Work required: Copy each line below that has "Profile".
====== Records
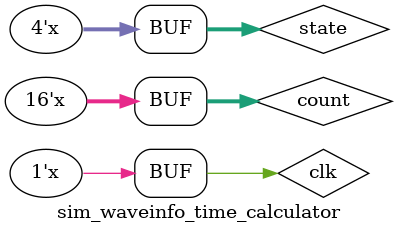
<source format=v>
`timescale 1ns / 1ps


module sim_waveinfo_time_calculator(

    );
    reg clk = 0;
    always#10
        clk = ~clk;
    reg[15:0] count = 0;
    reg[3:0] state = 0;
   always#1000
   begin
       state = state + 1;
       if(state == 0)
           count = count + 50;
   end
   wire[25:0] freq_out;
   wire[2:0] freq_carry_out;
   wire freq_wrong_out;
    waveinfo_time_calculator uut_waveinfo_time_calculator(//¼ÆËãÖÜÆÚºÍÆµÂÊ£¬¹ÜÀí32¸ö×Ö·û
           .clk_in(clk),
           .sync_count_in(count),
           .clk_state_in(state),//Ê±ÖÓÆµÂÊ×´Ì¬
           .freq_out(freq_out),//26Î»¶þ½øÖÆÊý
           .freq_carry_out(freq_carry_out),//ÆµÆ×ºóÃæ´øµÄÁã
           .freq_wrong_out(freq_wrong_out)//ÆµÂÊ³ö´í
           );
endmodule

</source>
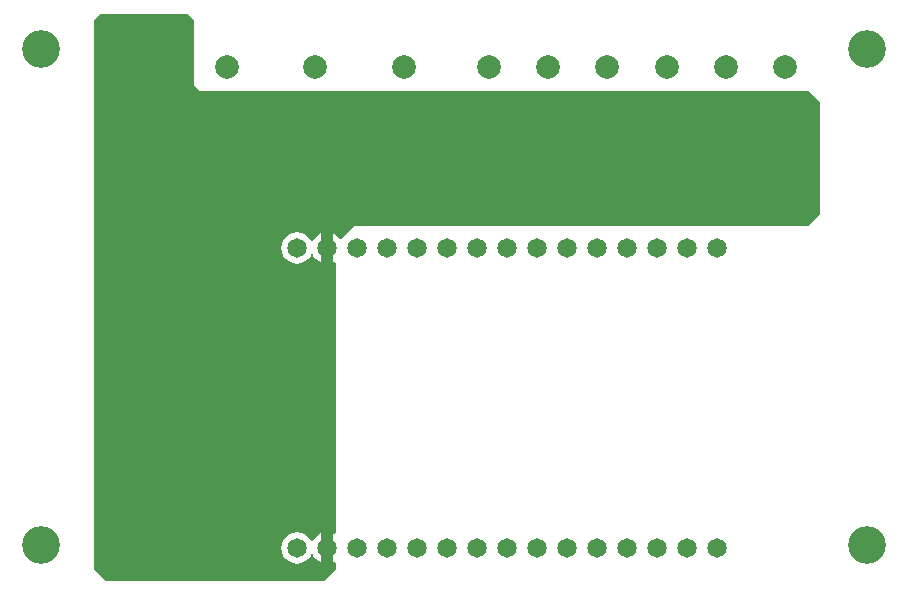
<source format=gtl>
G04*
G04 #@! TF.GenerationSoftware,Altium Limited,Altium Designer,20.2.7 (254)*
G04*
G04 Layer_Physical_Order=1*
G04 Layer_Color=255*
%FSLAX44Y44*%
%MOMM*%
G71*
G04*
G04 #@! TF.SameCoordinates,755CDBE2-D8D4-478F-80D2-7ADFAB3A315B*
G04*
G04*
G04 #@! TF.FilePolarity,Positive*
G04*
G01*
G75*
%ADD14C,1.6500*%
%ADD15C,3.2000*%
%ADD16C,2.0000*%
%ADD17C,1.2000*%
G36*
X170000Y485000D02*
Y430000D01*
X175000Y425000D01*
X690000Y425000D01*
X700000Y415000D01*
Y320000D01*
X690000Y310000D01*
X305000Y310000D01*
X294641Y299641D01*
X293374Y299724D01*
X292050Y301450D01*
X289282Y303574D01*
X287600Y304271D01*
Y292000D01*
Y279729D01*
X288730Y280198D01*
X290000Y279485D01*
X290000Y50515D01*
X288730Y49803D01*
X287600Y50271D01*
Y38000D01*
Y25729D01*
X288730Y26197D01*
X290000Y25485D01*
Y20000D01*
X280000Y10000D01*
X95000Y10000D01*
X85000Y20000D01*
Y485000D01*
X90000Y490000D01*
X165000Y490000D01*
X170000Y485000D01*
D02*
G37*
%LPC*%
G36*
X257200Y305364D02*
X253741Y304909D01*
X250518Y303574D01*
X247750Y301450D01*
X245626Y298682D01*
X244291Y295459D01*
X243836Y292000D01*
X244291Y288541D01*
X245626Y285318D01*
X247750Y282550D01*
X250518Y280426D01*
X253741Y279091D01*
X257200Y278636D01*
X260659Y279091D01*
X263882Y280426D01*
X266650Y282550D01*
X268774Y285318D01*
X269265Y286504D01*
X270535D01*
X271026Y285318D01*
X273150Y282550D01*
X275918Y280426D01*
X277600Y279729D01*
Y292000D01*
Y304271D01*
X275918Y303574D01*
X273150Y301450D01*
X271026Y298682D01*
X270535Y297496D01*
X269265D01*
X268774Y298682D01*
X266650Y301450D01*
X263882Y303574D01*
X260659Y304909D01*
X257200Y305364D01*
D02*
G37*
G36*
Y51364D02*
X253741Y50909D01*
X250518Y49574D01*
X247750Y47450D01*
X245626Y44682D01*
X244291Y41459D01*
X243836Y38000D01*
X244291Y34541D01*
X245626Y31318D01*
X247750Y28550D01*
X250518Y26426D01*
X253741Y25091D01*
X257200Y24636D01*
X260659Y25091D01*
X263882Y26426D01*
X266650Y28550D01*
X268774Y31318D01*
X269265Y32504D01*
X270535D01*
X271026Y31318D01*
X273150Y28550D01*
X275918Y26426D01*
X277600Y25729D01*
Y38000D01*
Y50271D01*
X275918Y49574D01*
X273150Y47450D01*
X271026Y44682D01*
X270535Y43496D01*
X269265D01*
X268774Y44682D01*
X266650Y47450D01*
X263882Y49574D01*
X260659Y50909D01*
X257200Y51364D01*
D02*
G37*
%LPD*%
D14*
X282600Y38000D02*
D03*
X308000D02*
D03*
X333400D02*
D03*
X358800D02*
D03*
X257200D02*
D03*
X409600D02*
D03*
X384200D02*
D03*
X435000D02*
D03*
X460400D02*
D03*
X485800D02*
D03*
X511200D02*
D03*
X562000D02*
D03*
X536600D02*
D03*
X612800D02*
D03*
X587400D02*
D03*
X282600Y292000D02*
D03*
X308000D02*
D03*
X333400D02*
D03*
X358800D02*
D03*
X257200D02*
D03*
X409600D02*
D03*
X384200D02*
D03*
X435000D02*
D03*
X460400D02*
D03*
X485800D02*
D03*
X511200D02*
D03*
X562000D02*
D03*
X536600D02*
D03*
X612800D02*
D03*
X587400D02*
D03*
D15*
X740000Y40000D02*
D03*
Y460000D02*
D03*
X40000D02*
D03*
Y40000D02*
D03*
D16*
X420000Y445000D02*
D03*
X520000D02*
D03*
X470000D02*
D03*
X620000D02*
D03*
X670000D02*
D03*
X570000D02*
D03*
X272500D02*
D03*
X347500D02*
D03*
X122500D02*
D03*
X197500D02*
D03*
D17*
X92500Y468750D02*
D03*
Y455000D02*
D03*
Y441250D02*
D03*
X162500D02*
D03*
X148500Y482500D02*
D03*
X120500D02*
D03*
X134500D02*
D03*
X106500D02*
D03*
Y427500D02*
D03*
X134500D02*
D03*
X120500D02*
D03*
X148500D02*
D03*
X162500Y455000D02*
D03*
Y468750D02*
D03*
X162500Y427500D02*
D03*
X162500Y482500D02*
D03*
X92500Y482500D02*
D03*
Y427500D02*
D03*
X319000Y405000D02*
D03*
X585500Y418000D02*
D03*
X458500D02*
D03*
X678350Y343050D02*
D03*
X665650D02*
D03*
X691050D02*
D03*
Y330500D02*
D03*
X665650D02*
D03*
X678350D02*
D03*
X551350Y343050D02*
D03*
X538650D02*
D03*
X564050D02*
D03*
Y330500D02*
D03*
X538650D02*
D03*
X551350D02*
D03*
X424850D02*
D03*
X412150D02*
D03*
X437550D02*
D03*
Y343050D02*
D03*
X412150D02*
D03*
X424850D02*
D03*
M02*

</source>
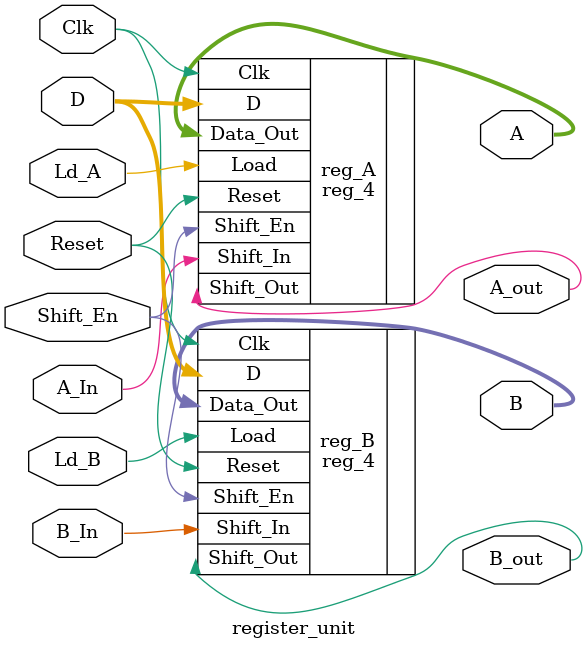
<source format=sv>
module register_unit (
	input  logic        Clk, 
	input  logic        Reset,
	input  logic        A_In,
	input  logic        B_In,
	input  logic        Ld_A,
	input  logic        Ld_B, 
	input  logic        Shift_En,
	input  logic [7:0]  D, 

	output logic        A_out, 
	output logic        B_out, 
	output logic [7:0]  A,
	output logic [7:0]  B
);



	reg_4 reg_A (
		.Clk            (Clk), 
		.Reset          (Reset),

		.Shift_In       (A_In), 
		.Load           (Ld_A), 
		.Shift_En       (Shift_En),
		.D              (D),

		.Shift_Out      (A_out),
		.Data_Out       (A)
	);

	reg_4 reg_B (
		.Clk            (Clk), 
		.Reset          (Reset),

		.Shift_In       (B_In), 
		.Load           (Ld_B), 
		.Shift_En       (Shift_En),
		.D              (D),

		.Shift_Out      (B_out),
		.Data_Out       (B)
	);


endmodule

</source>
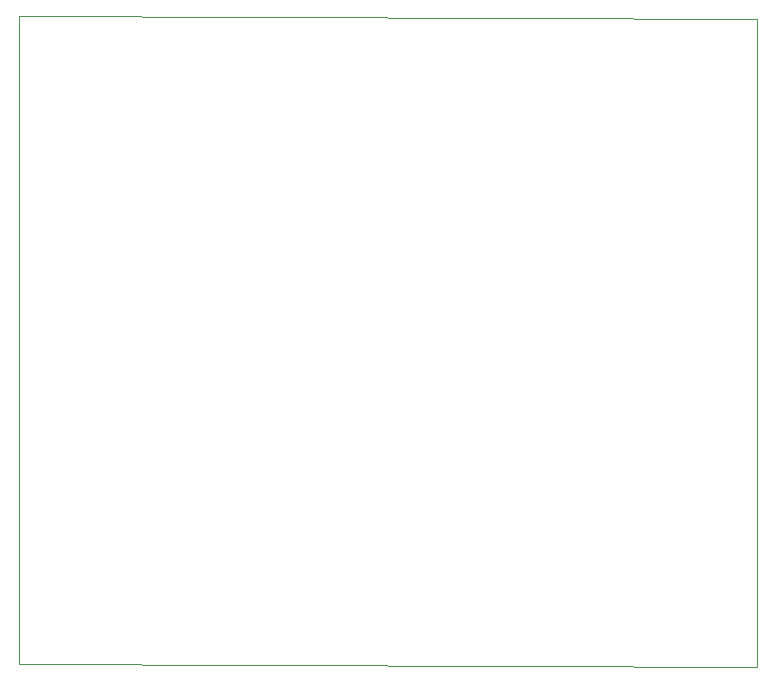
<source format=gbr>
%TF.GenerationSoftware,KiCad,Pcbnew,5.1.9-73d0e3b20d~88~ubuntu20.04.1*%
%TF.CreationDate,2021-04-10T10:54:25+05:30*%
%TF.ProjectId,shield-V1p2,73686965-6c64-42d5-9631-70322e6b6963,rev?*%
%TF.SameCoordinates,Original*%
%TF.FileFunction,Profile,NP*%
%FSLAX46Y46*%
G04 Gerber Fmt 4.6, Leading zero omitted, Abs format (unit mm)*
G04 Created by KiCad (PCBNEW 5.1.9-73d0e3b20d~88~ubuntu20.04.1) date 2021-04-10 10:54:25*
%MOMM*%
%LPD*%
G01*
G04 APERTURE LIST*
%TA.AperFunction,Profile*%
%ADD10C,0.050000*%
%TD*%
G04 APERTURE END LIST*
D10*
X117259100Y-132308600D02*
X179743100Y-132562600D01*
X179743100Y-132562600D02*
X179743100Y-77698600D01*
X117259100Y-77444600D02*
X179743100Y-77698600D01*
X117259100Y-132308600D02*
X117259100Y-77444600D01*
M02*

</source>
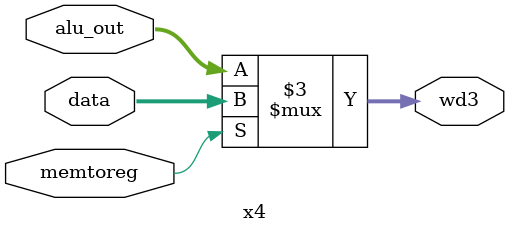
<source format=v>
module x4 (
    input memtoreg ,
    input [31:0] data ,
    input [31:0] alu_out ,
    output reg [31:0] wd3
);

    always @ (*) begin 
        if(memtoreg) begin 
            wd3 <= data ;
        end
        else begin 
            wd3 <= alu_out ;
        end
    end

endmodule
</source>
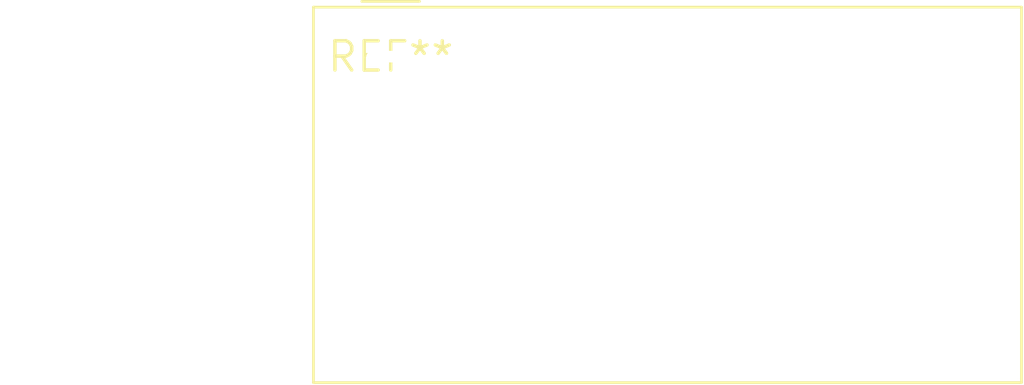
<source format=kicad_pcb>
(kicad_pcb (version 20240108) (generator pcbnew)

  (general
    (thickness 1.6)
  )

  (paper "A4")
  (layers
    (0 "F.Cu" signal)
    (31 "B.Cu" signal)
    (32 "B.Adhes" user "B.Adhesive")
    (33 "F.Adhes" user "F.Adhesive")
    (34 "B.Paste" user)
    (35 "F.Paste" user)
    (36 "B.SilkS" user "B.Silkscreen")
    (37 "F.SilkS" user "F.Silkscreen")
    (38 "B.Mask" user)
    (39 "F.Mask" user)
    (40 "Dwgs.User" user "User.Drawings")
    (41 "Cmts.User" user "User.Comments")
    (42 "Eco1.User" user "User.Eco1")
    (43 "Eco2.User" user "User.Eco2")
    (44 "Edge.Cuts" user)
    (45 "Margin" user)
    (46 "B.CrtYd" user "B.Courtyard")
    (47 "F.CrtYd" user "F.Courtyard")
    (48 "B.Fab" user)
    (49 "F.Fab" user)
    (50 "User.1" user)
    (51 "User.2" user)
    (52 "User.3" user)
    (53 "User.4" user)
    (54 "User.5" user)
    (55 "User.6" user)
    (56 "User.7" user)
    (57 "User.8" user)
    (58 "User.9" user)
  )

  (setup
    (pad_to_mask_clearance 0)
    (pcbplotparams
      (layerselection 0x00010fc_ffffffff)
      (plot_on_all_layers_selection 0x0000000_00000000)
      (disableapertmacros false)
      (usegerberextensions false)
      (usegerberattributes false)
      (usegerberadvancedattributes false)
      (creategerberjobfile false)
      (dashed_line_dash_ratio 12.000000)
      (dashed_line_gap_ratio 3.000000)
      (svgprecision 4)
      (plotframeref false)
      (viasonmask false)
      (mode 1)
      (useauxorigin false)
      (hpglpennumber 1)
      (hpglpenspeed 20)
      (hpglpendiameter 15.000000)
      (dxfpolygonmode false)
      (dxfimperialunits false)
      (dxfusepcbnewfont false)
      (psnegative false)
      (psa4output false)
      (plotreference false)
      (plotvalue false)
      (plotinvisibletext false)
      (sketchpadsonfab false)
      (subtractmaskfromsilk false)
      (outputformat 1)
      (mirror false)
      (drillshape 1)
      (scaleselection 1)
      (outputdirectory "")
    )
  )

  (net 0 "")

  (footprint "Relay_SPST_Panasonic_ALFG_FormA" (layer "F.Cu") (at 0 0))

)

</source>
============
Result:
%TF.FileFunction,Profile,NP*%
%TA.AperFunction,Profile*%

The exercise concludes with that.